MSCI holds off including China stocks in index

15 Jun 2016

US index provider MSCI Inc said on Tuesday it would hold off adding China-listed stocks to one of its key benchmarks, a major disappointment for Chinese policy makers who had sought to satisfy MSCI's calls for improved access to its capital markets.

The inclusion of domestic Chinese stocks into the widely tracked MSCI Emerging Markets Index could prompt asset managers, pension funds and insurers to pour billions of dollars into mainland China's equity markets over the next decade, according to reports citing analysts.

MSCI said it put off inclusion of the Chinese shares in order to take more time to assess the effectiveness of the Qualified Foreign Institutional Investor (QFII) quota allocation and capital mobility policy changes as well as the effectiveness of the new trading suspension policies, adding that the repatriation limit remained a ''significant hurdle''.
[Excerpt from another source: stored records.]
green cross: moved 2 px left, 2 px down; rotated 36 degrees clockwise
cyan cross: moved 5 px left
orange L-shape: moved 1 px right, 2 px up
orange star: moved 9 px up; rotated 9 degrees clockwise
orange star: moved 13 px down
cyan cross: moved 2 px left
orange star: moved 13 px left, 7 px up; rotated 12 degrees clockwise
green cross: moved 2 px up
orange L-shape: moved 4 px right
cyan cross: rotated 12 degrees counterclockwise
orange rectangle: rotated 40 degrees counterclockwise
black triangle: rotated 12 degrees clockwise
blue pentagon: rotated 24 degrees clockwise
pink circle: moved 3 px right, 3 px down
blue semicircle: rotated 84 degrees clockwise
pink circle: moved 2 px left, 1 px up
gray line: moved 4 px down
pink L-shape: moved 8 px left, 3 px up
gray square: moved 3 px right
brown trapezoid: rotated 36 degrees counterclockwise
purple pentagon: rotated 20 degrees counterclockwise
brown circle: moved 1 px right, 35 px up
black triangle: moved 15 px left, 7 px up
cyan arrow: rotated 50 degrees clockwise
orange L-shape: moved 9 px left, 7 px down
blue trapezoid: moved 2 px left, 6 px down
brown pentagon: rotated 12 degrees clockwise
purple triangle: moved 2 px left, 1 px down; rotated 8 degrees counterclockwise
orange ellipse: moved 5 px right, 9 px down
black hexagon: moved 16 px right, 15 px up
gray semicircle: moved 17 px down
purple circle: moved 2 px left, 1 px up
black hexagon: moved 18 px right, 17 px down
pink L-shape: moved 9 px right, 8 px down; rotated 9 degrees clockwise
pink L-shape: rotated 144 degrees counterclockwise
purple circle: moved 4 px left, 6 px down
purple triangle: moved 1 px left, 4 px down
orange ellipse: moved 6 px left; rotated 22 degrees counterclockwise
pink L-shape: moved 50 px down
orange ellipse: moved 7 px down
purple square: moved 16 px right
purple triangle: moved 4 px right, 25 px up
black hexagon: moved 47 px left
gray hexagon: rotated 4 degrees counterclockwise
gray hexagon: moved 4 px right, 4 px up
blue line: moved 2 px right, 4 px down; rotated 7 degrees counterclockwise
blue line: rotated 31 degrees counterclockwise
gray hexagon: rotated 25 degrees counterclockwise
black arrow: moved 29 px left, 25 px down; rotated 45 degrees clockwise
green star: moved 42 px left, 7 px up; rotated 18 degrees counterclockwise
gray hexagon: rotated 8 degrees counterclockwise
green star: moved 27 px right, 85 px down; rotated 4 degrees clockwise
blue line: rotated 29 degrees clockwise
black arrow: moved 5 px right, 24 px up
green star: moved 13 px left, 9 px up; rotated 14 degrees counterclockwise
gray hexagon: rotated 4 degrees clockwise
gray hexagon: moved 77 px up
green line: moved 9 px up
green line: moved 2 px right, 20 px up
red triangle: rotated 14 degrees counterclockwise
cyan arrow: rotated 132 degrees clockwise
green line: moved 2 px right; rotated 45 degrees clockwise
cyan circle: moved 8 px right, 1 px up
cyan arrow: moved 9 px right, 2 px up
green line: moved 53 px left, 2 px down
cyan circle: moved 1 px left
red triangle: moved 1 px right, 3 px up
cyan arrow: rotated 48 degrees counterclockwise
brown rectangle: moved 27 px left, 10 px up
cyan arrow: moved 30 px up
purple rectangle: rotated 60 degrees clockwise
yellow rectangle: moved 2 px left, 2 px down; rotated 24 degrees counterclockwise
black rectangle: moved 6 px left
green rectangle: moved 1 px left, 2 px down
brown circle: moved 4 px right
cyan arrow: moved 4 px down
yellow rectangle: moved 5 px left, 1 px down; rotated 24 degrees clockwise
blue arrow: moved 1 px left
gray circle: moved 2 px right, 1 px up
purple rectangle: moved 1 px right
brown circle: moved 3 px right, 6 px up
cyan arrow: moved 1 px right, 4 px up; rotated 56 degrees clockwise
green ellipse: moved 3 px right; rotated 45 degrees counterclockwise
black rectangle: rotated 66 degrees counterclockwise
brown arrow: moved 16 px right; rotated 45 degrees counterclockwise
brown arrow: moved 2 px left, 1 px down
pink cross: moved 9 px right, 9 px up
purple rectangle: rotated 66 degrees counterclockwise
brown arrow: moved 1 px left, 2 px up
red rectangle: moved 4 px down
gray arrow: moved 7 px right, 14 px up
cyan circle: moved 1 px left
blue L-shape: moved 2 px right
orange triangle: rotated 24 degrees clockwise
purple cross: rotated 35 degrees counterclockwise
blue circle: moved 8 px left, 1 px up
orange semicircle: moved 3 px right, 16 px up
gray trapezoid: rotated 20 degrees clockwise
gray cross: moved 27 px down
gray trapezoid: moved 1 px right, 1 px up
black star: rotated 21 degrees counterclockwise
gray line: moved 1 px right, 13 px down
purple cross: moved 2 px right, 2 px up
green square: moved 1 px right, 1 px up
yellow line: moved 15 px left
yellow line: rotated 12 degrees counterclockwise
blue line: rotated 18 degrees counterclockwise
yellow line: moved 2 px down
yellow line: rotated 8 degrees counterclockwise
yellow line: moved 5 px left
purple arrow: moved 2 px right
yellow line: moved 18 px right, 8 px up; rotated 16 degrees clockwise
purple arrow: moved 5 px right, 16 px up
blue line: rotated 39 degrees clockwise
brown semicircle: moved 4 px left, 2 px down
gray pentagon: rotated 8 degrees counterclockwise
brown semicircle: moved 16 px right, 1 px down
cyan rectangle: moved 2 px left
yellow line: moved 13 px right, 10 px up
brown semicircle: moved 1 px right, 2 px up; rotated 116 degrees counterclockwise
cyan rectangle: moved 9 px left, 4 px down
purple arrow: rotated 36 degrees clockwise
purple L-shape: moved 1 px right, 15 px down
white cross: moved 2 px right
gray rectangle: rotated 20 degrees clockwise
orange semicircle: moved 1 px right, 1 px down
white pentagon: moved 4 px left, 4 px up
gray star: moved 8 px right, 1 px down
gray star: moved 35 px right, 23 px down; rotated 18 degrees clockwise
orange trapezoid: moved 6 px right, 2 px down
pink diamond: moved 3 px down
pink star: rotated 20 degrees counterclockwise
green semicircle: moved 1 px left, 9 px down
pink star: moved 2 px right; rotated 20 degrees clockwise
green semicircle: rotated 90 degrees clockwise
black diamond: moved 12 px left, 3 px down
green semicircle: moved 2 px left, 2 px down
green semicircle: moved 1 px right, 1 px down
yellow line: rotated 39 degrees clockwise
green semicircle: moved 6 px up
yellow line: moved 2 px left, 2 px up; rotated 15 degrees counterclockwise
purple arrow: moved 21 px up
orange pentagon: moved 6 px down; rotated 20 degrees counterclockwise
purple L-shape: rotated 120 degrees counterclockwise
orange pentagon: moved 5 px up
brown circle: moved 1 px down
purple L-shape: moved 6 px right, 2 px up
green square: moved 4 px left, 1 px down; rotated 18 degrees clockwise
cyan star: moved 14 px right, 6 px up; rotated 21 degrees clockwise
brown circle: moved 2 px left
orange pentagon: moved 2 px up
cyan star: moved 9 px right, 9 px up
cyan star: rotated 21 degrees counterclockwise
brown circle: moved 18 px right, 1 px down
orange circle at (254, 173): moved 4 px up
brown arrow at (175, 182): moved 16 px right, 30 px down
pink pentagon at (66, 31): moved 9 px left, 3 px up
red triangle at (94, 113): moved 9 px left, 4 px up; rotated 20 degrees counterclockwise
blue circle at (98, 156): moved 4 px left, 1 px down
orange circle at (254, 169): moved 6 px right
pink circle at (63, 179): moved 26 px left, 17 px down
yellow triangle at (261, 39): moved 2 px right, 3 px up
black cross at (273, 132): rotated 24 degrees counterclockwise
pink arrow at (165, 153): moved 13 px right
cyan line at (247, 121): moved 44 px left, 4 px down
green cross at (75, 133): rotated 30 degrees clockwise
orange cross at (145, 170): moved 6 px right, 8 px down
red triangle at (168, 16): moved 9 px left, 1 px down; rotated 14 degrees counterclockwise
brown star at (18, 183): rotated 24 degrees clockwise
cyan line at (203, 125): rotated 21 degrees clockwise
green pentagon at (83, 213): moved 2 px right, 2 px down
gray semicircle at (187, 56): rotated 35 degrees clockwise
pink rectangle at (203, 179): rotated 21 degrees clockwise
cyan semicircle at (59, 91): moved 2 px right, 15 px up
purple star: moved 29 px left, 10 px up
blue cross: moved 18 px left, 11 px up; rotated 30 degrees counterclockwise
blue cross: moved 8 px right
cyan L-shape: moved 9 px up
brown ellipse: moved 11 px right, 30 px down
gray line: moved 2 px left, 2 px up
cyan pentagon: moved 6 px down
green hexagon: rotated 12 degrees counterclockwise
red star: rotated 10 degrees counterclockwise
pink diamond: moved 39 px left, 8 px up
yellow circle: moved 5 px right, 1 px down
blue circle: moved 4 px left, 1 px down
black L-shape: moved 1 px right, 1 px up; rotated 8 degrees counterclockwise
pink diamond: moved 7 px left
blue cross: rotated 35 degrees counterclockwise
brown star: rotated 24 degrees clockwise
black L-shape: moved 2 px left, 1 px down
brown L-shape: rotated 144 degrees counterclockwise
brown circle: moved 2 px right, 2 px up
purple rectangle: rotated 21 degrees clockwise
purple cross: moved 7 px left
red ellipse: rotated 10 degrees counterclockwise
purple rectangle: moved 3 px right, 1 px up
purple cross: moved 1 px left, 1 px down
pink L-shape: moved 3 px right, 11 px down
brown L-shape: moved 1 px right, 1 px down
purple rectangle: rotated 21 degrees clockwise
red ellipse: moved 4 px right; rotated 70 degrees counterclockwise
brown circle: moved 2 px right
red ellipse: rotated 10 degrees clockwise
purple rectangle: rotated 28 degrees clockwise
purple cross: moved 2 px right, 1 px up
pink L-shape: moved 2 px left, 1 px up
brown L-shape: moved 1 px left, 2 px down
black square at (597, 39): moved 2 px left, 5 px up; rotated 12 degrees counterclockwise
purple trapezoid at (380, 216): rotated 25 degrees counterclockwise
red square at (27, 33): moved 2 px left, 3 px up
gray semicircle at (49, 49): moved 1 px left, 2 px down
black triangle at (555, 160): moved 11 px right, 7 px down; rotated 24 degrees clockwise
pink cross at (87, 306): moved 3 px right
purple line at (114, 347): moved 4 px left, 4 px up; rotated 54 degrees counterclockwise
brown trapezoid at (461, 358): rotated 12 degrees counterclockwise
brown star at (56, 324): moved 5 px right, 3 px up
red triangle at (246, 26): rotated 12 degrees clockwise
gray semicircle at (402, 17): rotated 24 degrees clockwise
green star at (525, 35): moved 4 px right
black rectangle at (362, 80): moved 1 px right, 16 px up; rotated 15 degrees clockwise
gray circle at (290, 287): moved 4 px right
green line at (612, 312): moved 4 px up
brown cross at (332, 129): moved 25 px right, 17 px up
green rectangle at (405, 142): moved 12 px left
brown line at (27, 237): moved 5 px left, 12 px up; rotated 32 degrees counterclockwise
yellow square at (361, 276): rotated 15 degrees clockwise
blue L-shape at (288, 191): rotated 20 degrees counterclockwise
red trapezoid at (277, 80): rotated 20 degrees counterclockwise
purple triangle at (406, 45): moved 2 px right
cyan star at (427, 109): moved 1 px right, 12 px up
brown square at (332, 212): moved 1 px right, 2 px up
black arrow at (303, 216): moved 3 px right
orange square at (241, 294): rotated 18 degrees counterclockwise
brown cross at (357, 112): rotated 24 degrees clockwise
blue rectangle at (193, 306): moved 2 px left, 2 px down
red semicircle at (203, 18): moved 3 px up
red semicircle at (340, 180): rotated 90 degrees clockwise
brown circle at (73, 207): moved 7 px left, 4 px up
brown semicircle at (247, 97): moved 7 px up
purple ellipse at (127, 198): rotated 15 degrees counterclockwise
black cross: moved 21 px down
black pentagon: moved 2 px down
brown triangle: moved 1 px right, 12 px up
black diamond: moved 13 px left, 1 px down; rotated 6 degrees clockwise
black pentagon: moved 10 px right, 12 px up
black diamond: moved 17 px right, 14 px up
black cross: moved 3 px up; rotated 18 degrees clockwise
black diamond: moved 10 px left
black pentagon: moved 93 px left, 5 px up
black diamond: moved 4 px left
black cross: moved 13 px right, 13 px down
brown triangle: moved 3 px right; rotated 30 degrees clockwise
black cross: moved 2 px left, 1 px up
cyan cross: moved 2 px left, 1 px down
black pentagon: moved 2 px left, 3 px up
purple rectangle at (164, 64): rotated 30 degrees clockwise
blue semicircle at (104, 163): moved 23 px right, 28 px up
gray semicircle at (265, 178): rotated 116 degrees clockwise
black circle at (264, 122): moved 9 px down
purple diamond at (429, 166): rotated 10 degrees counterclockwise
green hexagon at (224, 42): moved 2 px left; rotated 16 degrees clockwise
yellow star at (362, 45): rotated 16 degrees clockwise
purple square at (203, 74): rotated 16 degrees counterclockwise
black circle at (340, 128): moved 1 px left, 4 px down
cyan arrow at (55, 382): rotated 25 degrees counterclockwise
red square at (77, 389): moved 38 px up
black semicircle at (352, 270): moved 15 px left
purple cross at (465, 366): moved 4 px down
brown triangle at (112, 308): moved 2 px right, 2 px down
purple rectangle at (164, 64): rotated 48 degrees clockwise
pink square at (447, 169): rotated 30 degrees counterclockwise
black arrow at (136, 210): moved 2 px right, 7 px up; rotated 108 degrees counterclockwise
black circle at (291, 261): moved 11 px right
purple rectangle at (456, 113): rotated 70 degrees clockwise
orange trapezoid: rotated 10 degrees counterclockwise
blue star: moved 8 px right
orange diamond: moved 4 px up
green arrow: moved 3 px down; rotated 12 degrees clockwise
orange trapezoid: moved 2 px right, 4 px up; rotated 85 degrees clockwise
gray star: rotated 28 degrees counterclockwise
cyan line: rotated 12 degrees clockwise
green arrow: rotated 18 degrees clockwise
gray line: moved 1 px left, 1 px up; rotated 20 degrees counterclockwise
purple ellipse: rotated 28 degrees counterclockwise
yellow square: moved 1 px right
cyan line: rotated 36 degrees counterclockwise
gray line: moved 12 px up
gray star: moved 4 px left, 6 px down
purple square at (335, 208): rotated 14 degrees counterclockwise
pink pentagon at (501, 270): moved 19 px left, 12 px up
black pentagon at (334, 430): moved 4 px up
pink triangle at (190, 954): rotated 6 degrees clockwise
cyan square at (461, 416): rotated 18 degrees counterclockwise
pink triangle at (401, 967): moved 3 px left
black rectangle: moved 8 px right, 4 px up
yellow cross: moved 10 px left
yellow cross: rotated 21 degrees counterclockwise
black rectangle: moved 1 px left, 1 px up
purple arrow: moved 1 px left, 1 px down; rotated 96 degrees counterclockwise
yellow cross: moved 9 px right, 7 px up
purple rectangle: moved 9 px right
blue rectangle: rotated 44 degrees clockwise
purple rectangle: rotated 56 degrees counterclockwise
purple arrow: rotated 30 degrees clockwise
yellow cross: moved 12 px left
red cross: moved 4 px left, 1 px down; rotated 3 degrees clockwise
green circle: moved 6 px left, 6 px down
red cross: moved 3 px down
In a statement published on its website, MSCI said it will not add so-called Chinese 'A' shares, which are listed in Shanghai and Shenzhen and denominated in yuan, to its key index, tracked by $1.5 trillion of managed assets, just yet.

''International institutional investors clearly indicated that they would like to see further improvements in the accessibility of the China A shares market before its inclusion in the MSCI Emerging Markets Index,'' Remy Briand, MSCI managing director and global head of research, said in a statement.

The company said that Chinese authorities had made significant improvements in the accessibility of the market for global investors and were moving in the right direction. MSCI added that it would consider the China A shares' inclusion as part of its 2017 review and had not ruled out a potential off-cycle announcement should further positive developments occur ahead of June 2017.

This is the third year running that MSCI has given A shares the thumbs-down, after first floating the idea of adding them to the benchmark in 2013.